== SELECTED TEXT ==
I love the term ‘provocations for learning’, as I think that it encapsulates what our Continuous Provision and indeed our wider environment both indoors and out should be about.
How are we actually prompting children to want to learn? Have we created a space that is interesting? Do we have resources that are intriguing and worth taking a detour from your route to the outside area to have a look at, to investigate?
Although we want our children to feel happy and secure within the provision that we create for them we don’t want it to become so familiar that they stop noticing it.
We want them to be independent and able to access resources for their learning and play, but we want those resources to be interesting enough for them to want to pick up and use time and time again.
My fear is that in some settings that the resourcing for Continuous Provision has become too uniform, too bland and almost a clinical. When I first started teaching a Reception classroom had tables, chairs and draws in it – Oh, and the occasional book case on the carpet. That was it. Then with the introduction of the Foundation Stage came the concept of open shelving, at child height, where children could self select from the bounteous resources that had hitherto been locked in the stock cupboard!
With this welcome revolution came the wide bottomed moulded plastic pot in three sizes and three colours with a matching spade, bucket and sand wheel. All of which you could display upon your lovely new blond wood shelves. These were giddy times indeed! The problem is, although the organisation and uniformity is appealing - everything begins to look the same.
Settings gained an awful lot in using furniture that promoted all of the elements of independence and self selection, often resulting in children independently self selecting everything on the shelves and making a nice pile with it in the middle of the carpet!
What I think we have lost is some of the thrill and interest that children get from looking, touching, feeling interesting and often unfamiliar objects.
We need resources that make children think. To give them a unique twist on a familiar experience.
Take this water area for example...
This has been created as a permanent feature. In these photographs it has been leveled around ‘pouring’ based on the skills of the children who are going to be using it.
All of these items are second hand, mostly car boot or online purchases. All will drip, drop and pour to some degree – so nothing new there, but what they do is to challenge children’s thinking and provoke their learning.
The metal reflects the light and gives a different feel to plastic when filled with warm or cold water. The kettles vary in size, weight and capacity to challenge children’s knowledge and problem solving skills.
Some of the spouts are fat and wide, some are long and thin. There are two glass teapots that enable the children to see the movement of the water and also anticipate the moment when it will finally flow out of the spout.
There are metal scoops with long handles that make gathering water more challenging as well as kettles with side handles that use a whole different set of muscles to enable pouring.
There are taps that need to be manipulated and an urn and a samovar that need to be filled.
The skill that is being taught has been considered. The different levels of attainment have been accommodated, but the icing on the cake is the level of provocation – just through the resourcing.
In this sand area some of the very familiar plastic resources have been replaced with interesting alternatives that offer a whole new dimension to the experience.
In this Creative space I have used lots of interesting resources that children will want to look at and touch.
Everything from peacock feathers, sabre toothed tigers skulls to a small wooden man peeping through a stone.

== APPLY WHAT YOU READ ==
A – List every item that the piece on provocations for learning says arrived, in matching form, with the introduction of the Foundation Stage.
B – Carry on the piece on provocations for learning, starting right after its final sentence.
The records that come next are separate material and are not part of the piece on provocations for learning.

== DATASET CONTENT ==

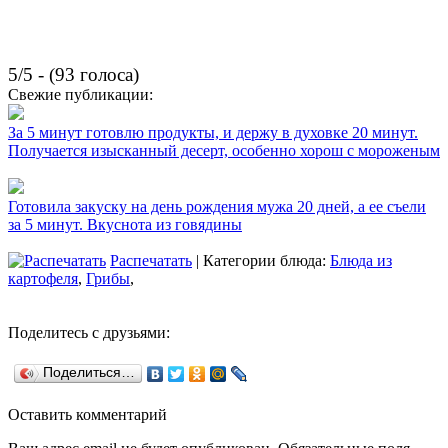
5/5 - (93 голоса)
Свежие публикации:
За 5 минут готовлю продукты, и держу в духовке 20 минут.
Получается изысканный десерт, особенно хорош с мороженым
Готовила закуску на день рождения мужа 20 дней, а ее съели
за 5 минут. Вкуснота из говядины
Распечатать
| Категории блюда:
Блюда из
картофеля
,
Грибы
,
Поделитесь с друзьями:
Поделиться…
Оставить комментарий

== SOLVED PROBLEMS ==
A – The wide-bottomed moulded plastic pot (in three sizes and three colors), a spade, a bucket, and a sand wheel.

B –
I have put my little man under a plastic cloche from the garden centre. I tend to find that if you put anything under a cloche it makes it immediately ultimately more interesting. If you think that little fingers might not be able to resist having a quick poke about under the cloche, then you can always double sided tape it to your surface – or run mild electric current through it – whichever!
(The little man and the book behind him are all by author and artist Tracy Gallup. She has a series of really lovely little picture books all based on her sculptures posed around natural objects. They are well worth a look.)
A provocation can be something as simple as this little weather house barometer, tucked away on a shelf. Wherever I have used it the children have been fascinated by who is coming out of the house today and why.
Away from your shelving, you can also create individual provocations based around children’s interests or themes that you want to introduce.
I created these in wooden crates for texture, linking this one to the story of the Gruffalo, enhancing it with story stones and various open ended small world items.
This one is full of all things bear and brown. The camera encourages the children to look at all of the items in their box in a different way.
There is no end to the sort of thing that you can create. Just ask yourself the question ‘Does my environment provoke interest and therefore learning?’ If the answer is 'no', then get yourself to a jumble sale or car boot…fast! Organisation and order are brilliant for helping Early Years children to develop a sense of independence - and also to keep your environment running smoothly. But, as organised as your shelves are, if you aren't interested on what is on them then your children definitely won't be.
Obviously, everything you provide for children’s use should be safe and risk assessed before they use it!
Provocations for learning don’t have to be just restricted to areas of learning, you can also create smaller ‘Provocation Stations’ throughout your setting, both indoors and out. If you have fun with it, so will they!
Now for the winners of this weeks Giveaway.
The four LUCKY winners of a free place at an ABC Does Conference are...
Sarah Franklin
Amy Armstrong
Lesley Smith
Karen Botham
Well done to you 'lucky' four! Could you please email the lovely Fee at admin@abcdoes.com and let her know which conference you would like to attend and she will sort you out.
Hope to see some of the rest of you at an ABC Does conference in the near future!
Have a lovely weekend
Alistair
I love so many of your ideas but I often feel that they are for the 'ideal' setting. I could make some Gruffalo stones, they're absolutely beautiful, but by lunchtime they would either be covered in paint or thrown over the wall into the road (or both). The barometer people would be ripped out in less than 10 minutes. A peacock feather, wooden hand or camera would be in bits and in the mud kitchen by the end of the day. We tried a glass jar once - quite literally lasted less than 30 seconds.
I am in a setting that has some autistic children who don't necessarily understand that some things need to handled carefully, or indeed have the motor skills to do so. We also have a significantly higher than average amount of children within the child protection bracket - they are used to destroying nice things because it's the only way they know how to get attention from their parents. We do a lot of work with them on managing their feelings, we model how to use and look after things but, if they've had a particularly bad time at home, they will come in and destroy things again.
We love your blog and have spent hours looking for, collecting, putting together, creating and making fantastic and amazing things, only to see them decimated within a few days, if not 24 hours.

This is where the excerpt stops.